Seit dem 12. September kontrolliert Aserbaidschan in der von Aserbaidschan kontrollierten Siedlung Goris-Kapan die Papiere von Fahrern und Ladung von Fahrzeugen mit iranischen Kennzeichen sowie von iranischen Fahrern, die Waren nach Stepanakert/Khankendi transportieren.
Auf die Frage nach der Übungen iranischer Soldaten an der Grenze zu Aserbaidschan antwortete Ilham Alijew, dies sei ein „sehr überraschender“ Vorfall, da es in den 30 Jahren der Unabhängigkeit keine derartigen Ereignisse gegeben habe.
Der aserbaidschanische Staatschef betonte, dass es ein „souveränes Recht“ eines jeden Landes sei, militärische Übungen auf seinem Territorium durchzuführen, aber er fragte auch, warum diese Übungen „jetzt und direkt an der Grenze zu Aserbaidschan“ stattfinden.
„Diese Fragen werden nicht [nur] von mir gestellt, sondern von der aserbaidschanischen Gesellschaft. Diese Frage wird von Aserbaidschanern in der ganzen Welt gestellt. Es wird auch gefragt, warum während der Besatzung keine Schulungen in dieser Region abgehalten wurden. Warum wurden keine Schulungen abgehalten, als Armenier in Jabrayil, Zangilan und Fizuli waren? Ist das nach 30 Jahren Sklaverei und Besatzung noch zeitgemäß? Dies sind berechtigte Fragen.“
„Natürlich wollen wir nicht, dass die langfristige Zusammenarbeit in der Region durch irgendetwas beeinträchtigt wird. Ich möchte nochmals betonen, dass Aserbaidschan hier sehr verantwortungsbewusst und maßvoll vorgeht. Ich hoffe, dass die emotionalen Reaktionen auf unsere rechtlichen Schritte nur vorübergehend sind.“
Der Politikexperte Javidan Ahmadkhanli kommentierte die Ereignisse wie folgt: „Nach den jüngsten beschwichtigenden Äußerungen des iranischen Botschafters und vor dem bevorstehenden Treffen der aserbaidschanischen, iranischen und türkischen Außenminister in Teheran war es für mich etwas unerwartet, dass der Präsident so offen sprach.

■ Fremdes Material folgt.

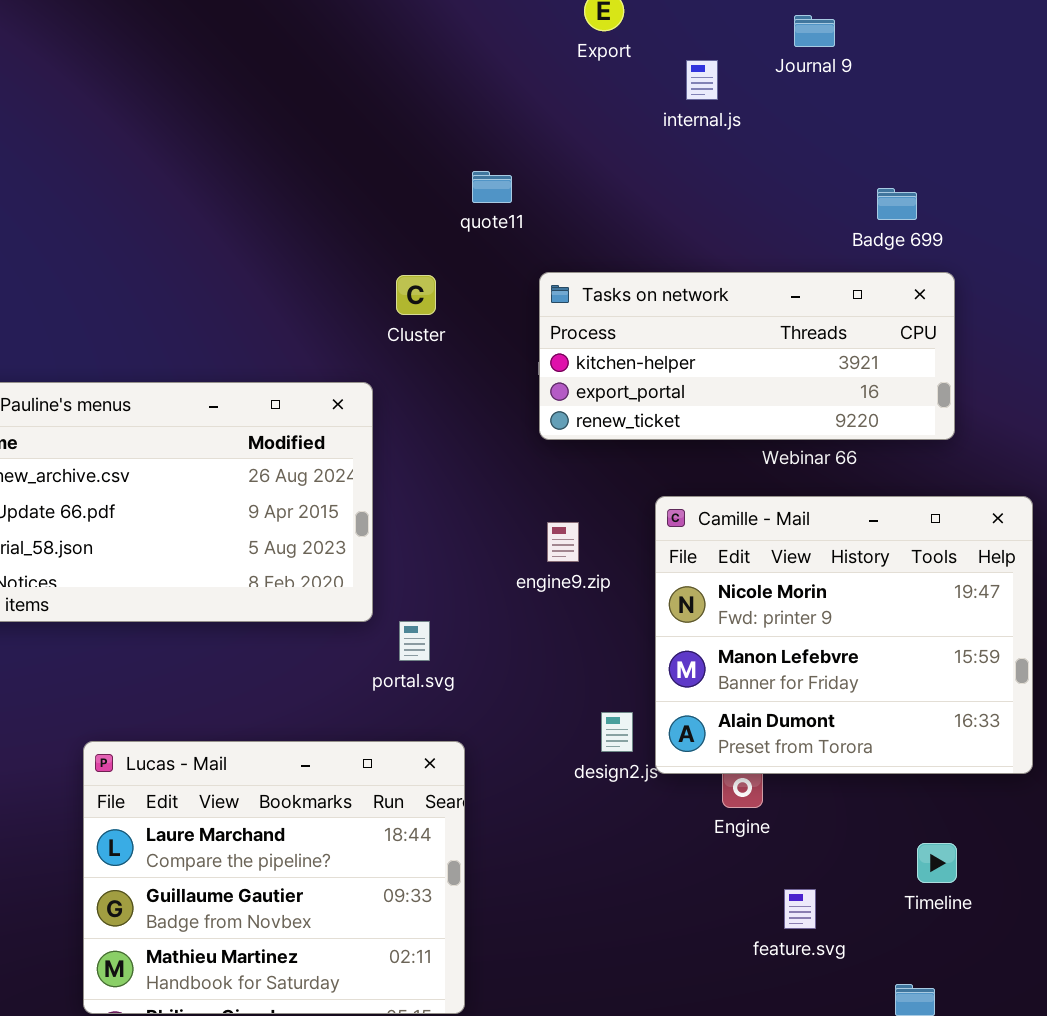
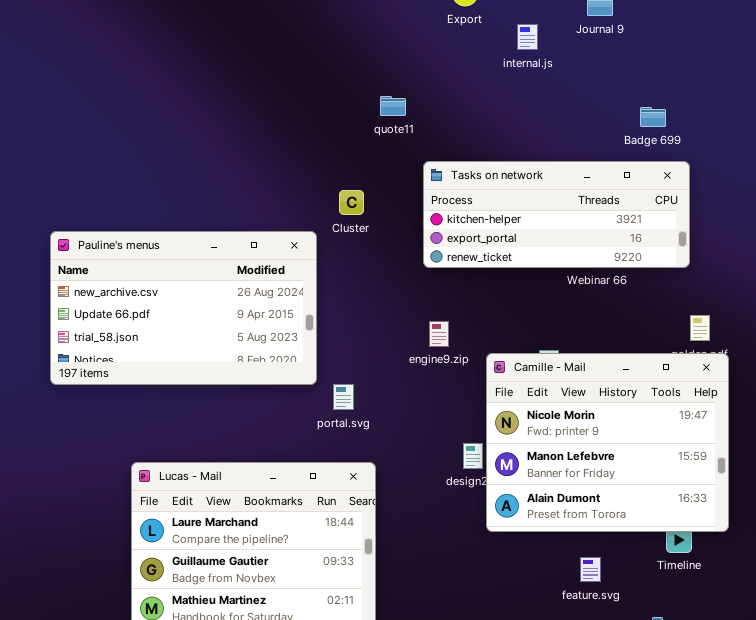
Cluster: [396,275,436,315] -> [339,190,364,215], moved
Camille - Mail: [655,496,1033,774] -> [486,353,729,532], moved

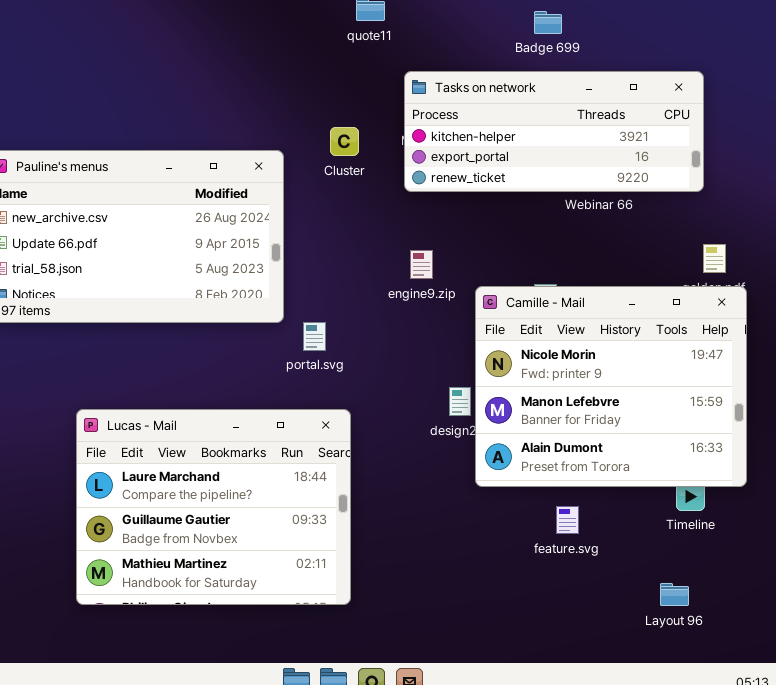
Badge 699: [640,107,666,127] -> [534,11,562,34], moved
Cluster: [339,190,364,215] -> [330,127,359,156], moved
feature.svg: [580,557,601,582] -> [556,506,579,534], moved

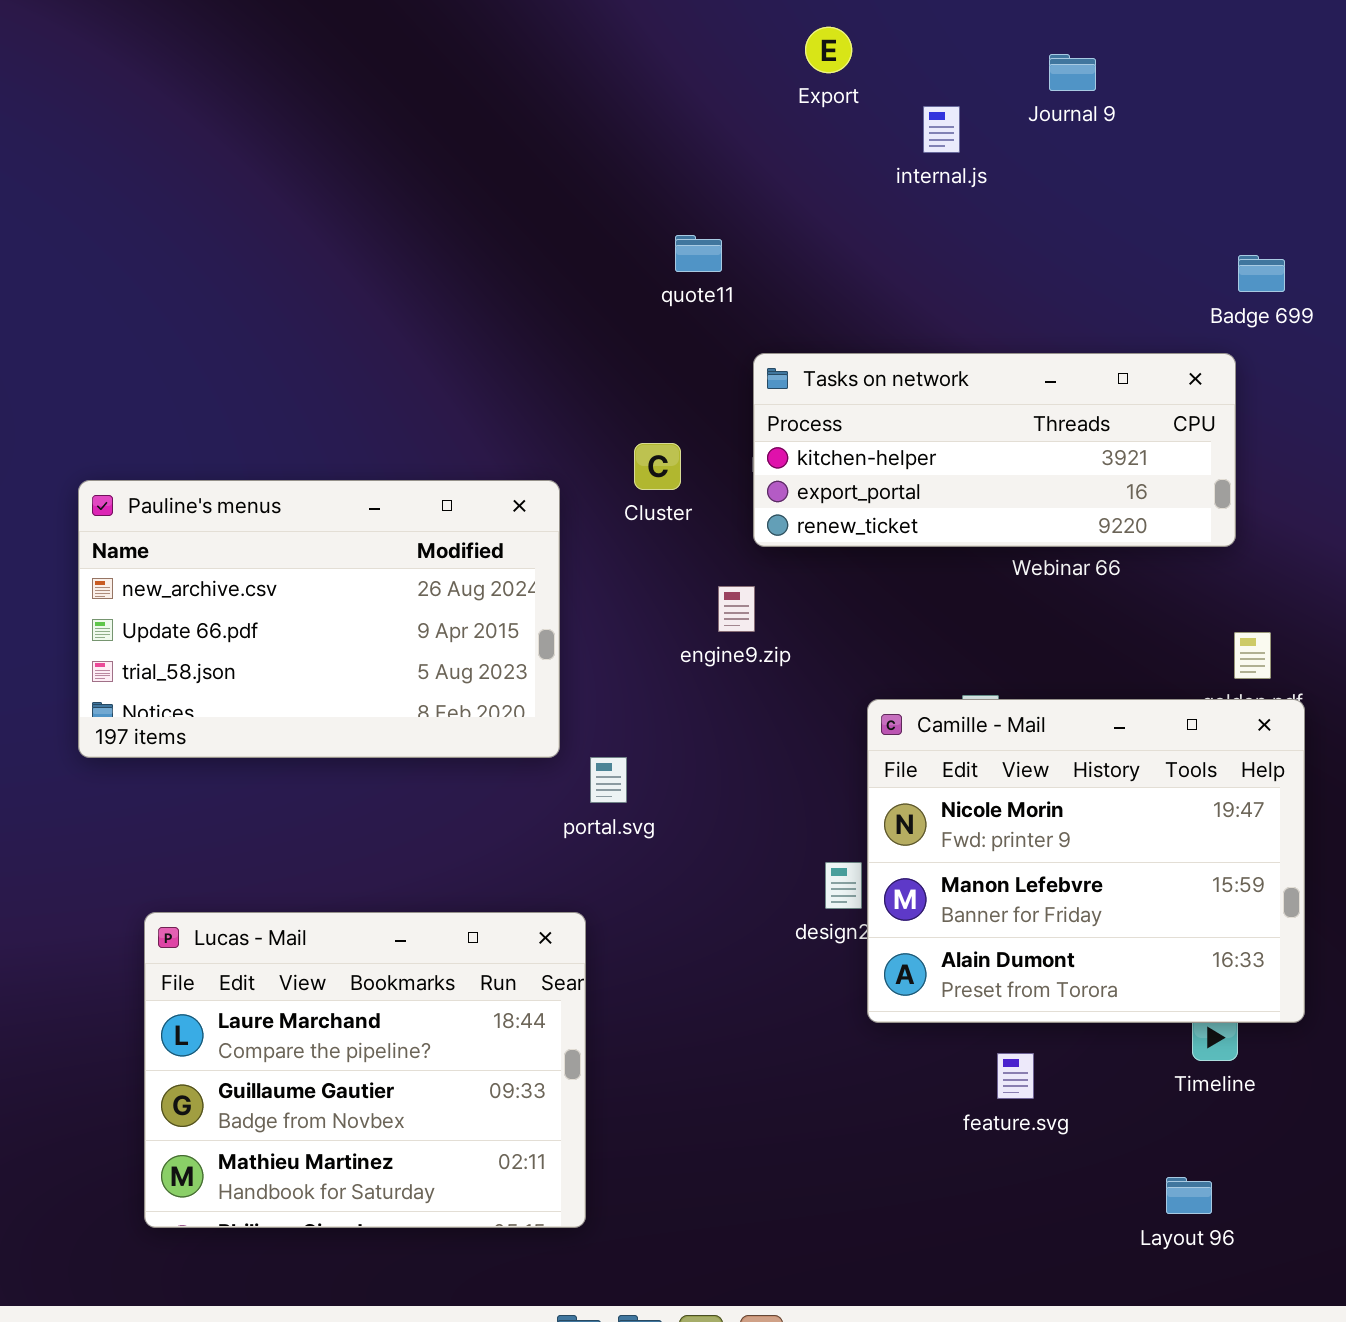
Badge 699: [534,11,562,34] -> [1238,255,1285,292], moved
engine9.zip: [410,250,433,279] -> [718,586,755,632], moved
Lucas - Mail: [76,409,351,605] -> [144,912,586,1228], moved

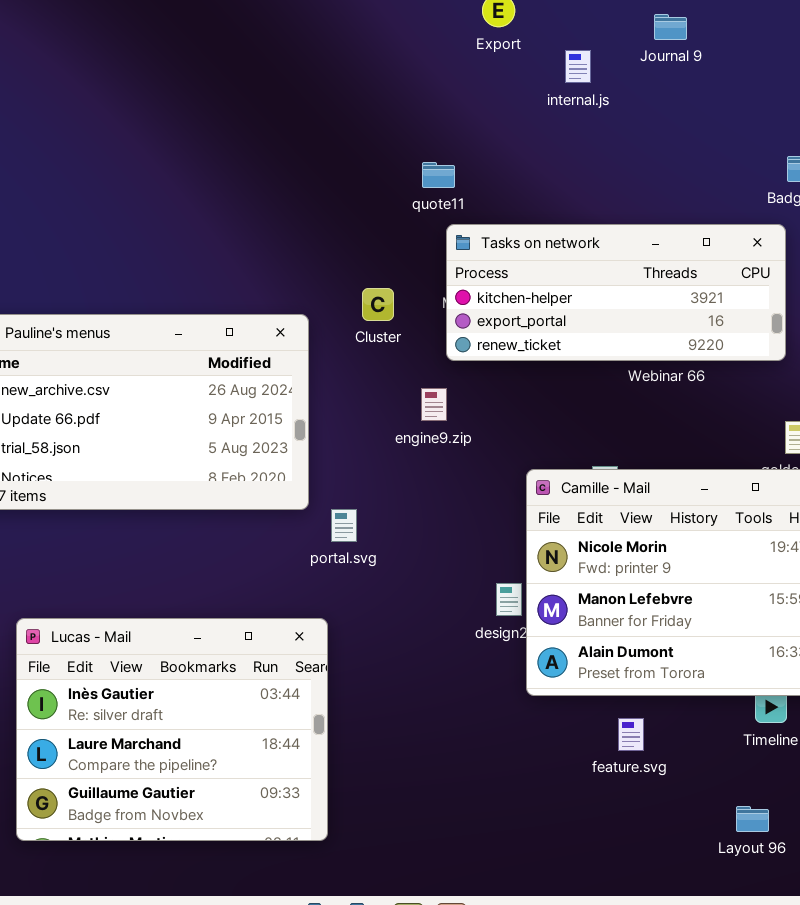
quote11: [675,235,722,272] -> [422,162,455,188], moved
Lucas - Mail: [144,912,586,1228] -> [16,618,328,841], scrolled up 1 row

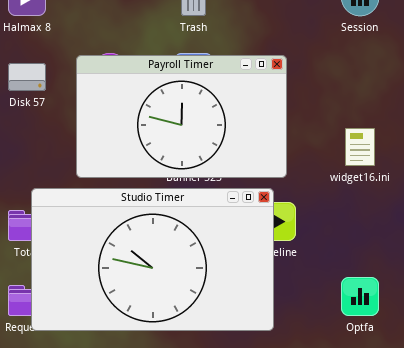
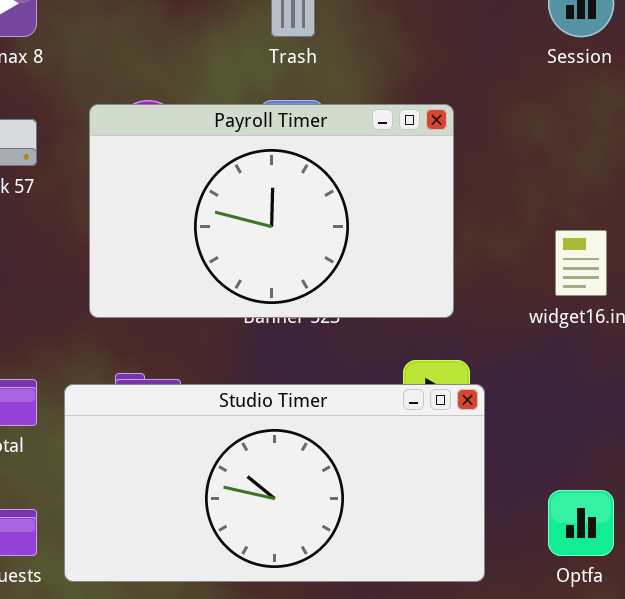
Studio Timer: [31,188,274,331] -> [64,384,485,582], moved, resized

Es gibt eine ernste Krise in den Beziehungen zu Teheran, und die Probleme sind immer noch ungelöst“.
Ahmadkhanli fügte hinzu: „Irans wichtigstes Anliegen ist es, in regionalen Konstellationen nach Konflikten nicht 'abseits' zu stehen. Diese Sorge gilt sowohl für geopolitische Prozesse als auch für Verkehrsfragen“.
„Generell hat die iranische Strategie im Südkaukasus aus offensichtlichen Gründen einen begrenzten Handlungsspielraum. In Bezug auf die Schulungen deutete der Präsident auch an, dass 'Aserbaidschaner in der ganzen Welt danach fragen'. Wenn ich mich nicht irre, ist dies die erste derartige Botschaft des Präsidenten an den Iran.“ Es sei daran erinnert, dass im Iran eine große aserbaidschanische ethnische Gruppe lebt.
„Von außen betrachtet scheint es, als wolle Baku nicht, dass der Iran über seinen traditionellen Rahmen im Kaukasus hinausgeht und eine neue Rolle oder neue Aufgaben übernimmt sowie neue Ambitionen verfolgt“, schloss Ahmadkhanli.